Job>
Reproduce, character for character, the lines starting at the one containing "tcp：1. 源端口和目标端口，2. 序列号，3." and ending at the one containing "wmem_max：一个Socket的写缓冲区可由程序设置的最大值，单位字节；", both included.

Source material>

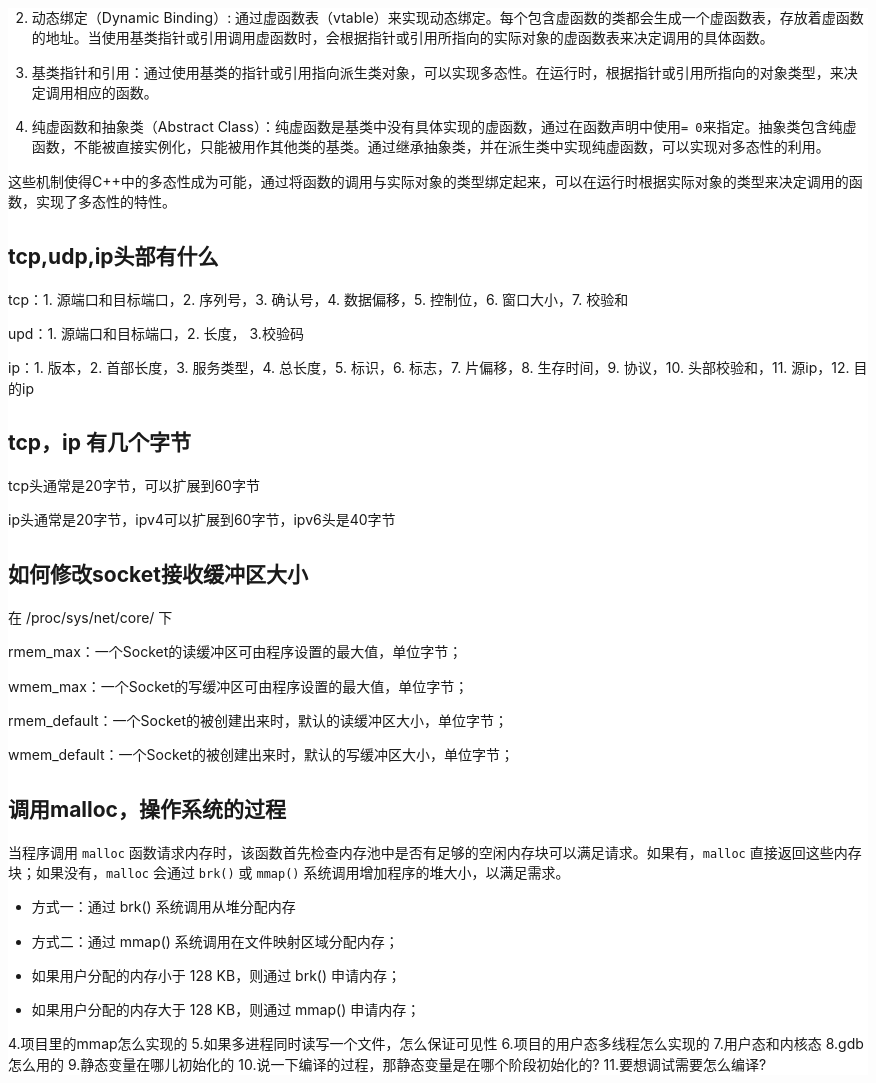 2. 动态绑定（Dynamic Binding）: 通过虚函数表（vtable）来实现动态绑定。每个包含虚函数的类都会生成一个虚函数表，存放着虚函数的地址。当使用基类指针或引用调用虚函数时，会根据指针或引用所指向的实际对象的虚函数表来决定调用的具体函数。

3. 基类指针和引用：通过使用基类的指针或引用指向派生类对象，可以实现多态性。在运行时，根据指针或引用所指向的对象类型，来决定调用相应的函数。

4. 纯虚函数和抽象类（Abstract Class）：纯虚函数是基类中没有具体实现的虚函数，通过在函数声明中使用`= 0`来指定。抽象类包含纯虚函数，不能被直接实例化，只能被用作其他类的基类。通过继承抽象类，并在派生类中实现纯虚函数，可以实现对多态性的利用。

这些机制使得C++中的多态性成为可能，通过将函数的调用与实际对象的类型绑定起来，可以在运行时根据实际对象的类型来决定调用的函数，实现了多态性的特性。





## tcp,udp,ip头部有什么

tcp：1. 源端口和目标端口，2. 序列号，3. 确认号，4. 数据偏移，5. 控制位，6. 窗口大小，7. 校验和

upd：1. 源端口和目标端口，2. 长度， 3.校验码

ip：1. 版本，2. 首部长度，3. 服务类型，4. 总长度，5. 标识，6. 标志，7. 片偏移，8. 生存时间，9. 协议，10. 头部校验和，11. 源ip，12. 目的ip



## tcp，ip 有几个字节

tcp头通常是20字节，可以扩展到60字节

ip头通常是20字节，ipv4可以扩展到60字节，ipv6头是40字节



## 如何修改socket接收缓冲区大小

在 /proc/sys/net/core/ 下

rmem_max：一个Socket的读缓冲区可由程序设置的最大值，单位字节；

wmem_max：一个Socket的写缓冲区可由程序设置的最大值，单位字节；

rmem_default：一个Socket的被创建出来时，默认的读缓冲区大小，单位字节；

wmem_default：一个Socket的被创建出来时，默认的写缓冲区大小，单位字节；



## 调用malloc，操作系统的过程

当程序调用 `malloc` 函数请求内存时，该函数首先检查内存池中是否有足够的空闲内存块可以满足请求。如果有，`malloc` 直接返回这些内存块；如果没有，`malloc` 会通过 `brk()` 或 `mmap()` 系统调用增加程序的堆大小，以满足需求。

-   方式一：通过 brk() 系统调用从堆分配内存
-   方式二：通过 mmap() 系统调用在文件映射区域分配内存；

-   如果用户分配的内存小于 128 KB，则通过 brk() 申请内存；
-   如果用户分配的内存大于 128 KB，则通过 mmap() 申请内存；



4.项目里的mmap怎么实现的
5.如果多进程同时读写一个文件，怎么保证可见性
6.项目的用户态多线程怎么实现的
7.用户态和内核态
8.gdb怎么用的
9.静态变量在哪儿初始化的
10.说一下编译的过程，那静态变量是在哪个阶段初始化的?
11.要想调试需要怎么编译?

Written solution>
tcp：1. 源端口和目标端口，2. 序列号，3. 确认号，4. 数据偏移，5. 控制位，6. 窗口大小，7. 校验和

upd：1. 源端口和目标端口，2. 长度， 3.校验码

ip：1. 版本，2. 首部长度，3. 服务类型，4. 总长度，5. 标识，6. 标志，7. 片偏移，8. 生存时间，9. 协议，10. 头部校验和，11. 源ip，12. 目的ip



## tcp，ip 有几个字节

tcp头通常是20字节，可以扩展到60字节

ip头通常是20字节，ipv4可以扩展到60字节，ipv6头是40字节



## 如何修改socket接收缓冲区大小

在 /proc/sys/net/core/ 下

rmem_max：一个Socket的读缓冲区可由程序设置的最大值，单位字节；

wmem_max：一个Socket的写缓冲区可由程序设置的最大值，单位字节；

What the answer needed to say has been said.